[[ EXTRACT, beginning ]]

Neoclassical concepts still have their uses, as we shall see in later chapters of this book. But the existence – and importance – of non-narrative forms of comedy, whether historical, like the jig, or contemporary, like the stand-up routine, reveal the limitations both of neoclassical theory, and of the criterion of a happy ending. For, on the one hand, a happy ending necessitates a preceding narrative context, a context lacking, by definition, in non-narrative forms. On the other hand, non-narrative forms clearly qualify as comedy. They do so, however, not on the basis of the way they end, nor on the basis of any other structural features. They do so because, and only because, they are designed to make us laugh. They qualify as comedy on the basis of the very criterion neoclassicism tended, along with nonnarrative forms themselves, to undervalue.

[[ EXTRACT, end ]]

PROBLEM DESCRIPTION.
Copy the passage on comedy word for word, starting with "Neoclassical concepts still" and going on through "themselves, to undervalue.".

[[ ENTRIES PROVIDED, beginning ]]

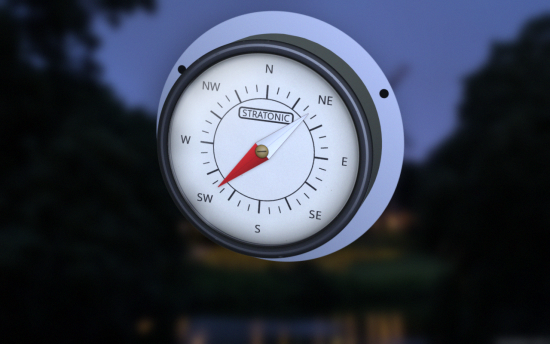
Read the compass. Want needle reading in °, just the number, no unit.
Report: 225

[[ ENTRIES PROVIDED, end ]]
[[ ENTRIES PROVIDED, beginning ]]

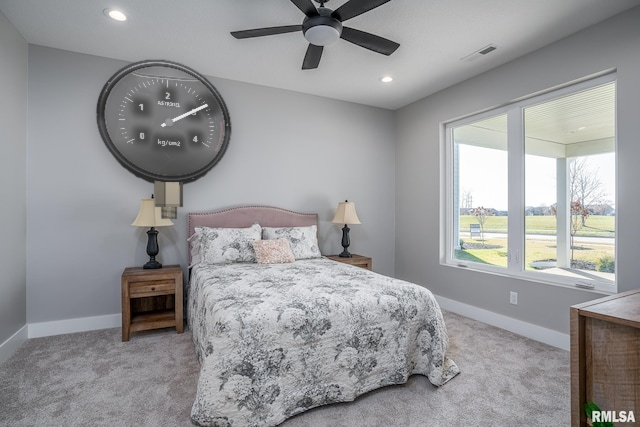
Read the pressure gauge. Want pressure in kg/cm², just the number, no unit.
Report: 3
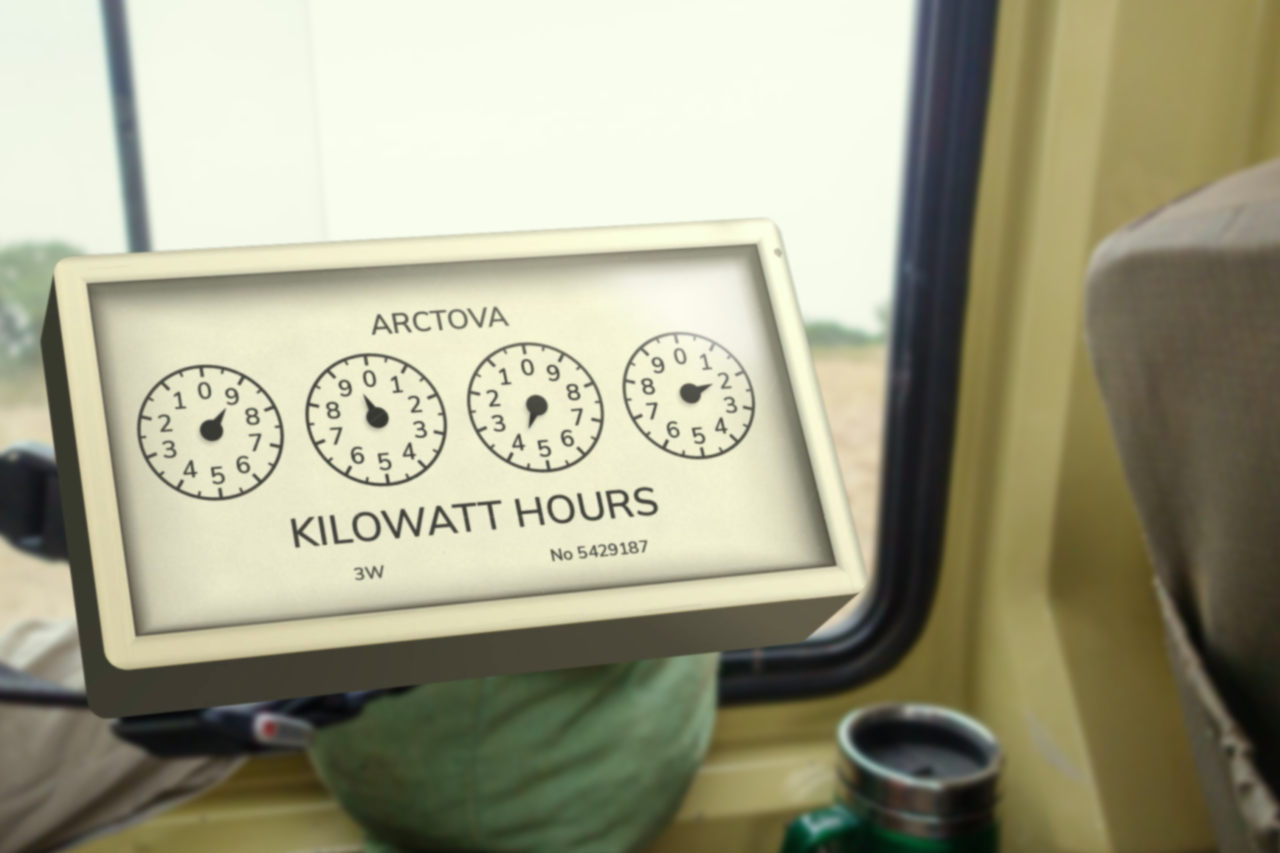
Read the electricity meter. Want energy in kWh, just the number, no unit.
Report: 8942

[[ ENTRIES PROVIDED, end ]]

TASK OUTPUT.
Neoclassical concepts still have their uses, as we shall see in later chapters of this book. But the existence – and importance – of non-narrative forms of comedy, whether historical, like the jig, or contemporary, like the stand-up routine, reveal the limitations both of neoclassical theory, and of the criterion of a happy ending. For, on the one hand, a happy ending necessitates a preceding narrative context, a context lacking, by definition, in non-narrative forms. On the other hand, non-narrative forms clearly qualify as comedy. They do so, however, not on the basis of the way they end, nor on the basis of any other structural features. They do so because, and only because, they are designed to make us laugh. They qualify as comedy on the basis of the very criterion neoclassicism tended, along with nonnarrative forms themselves, to undervalue.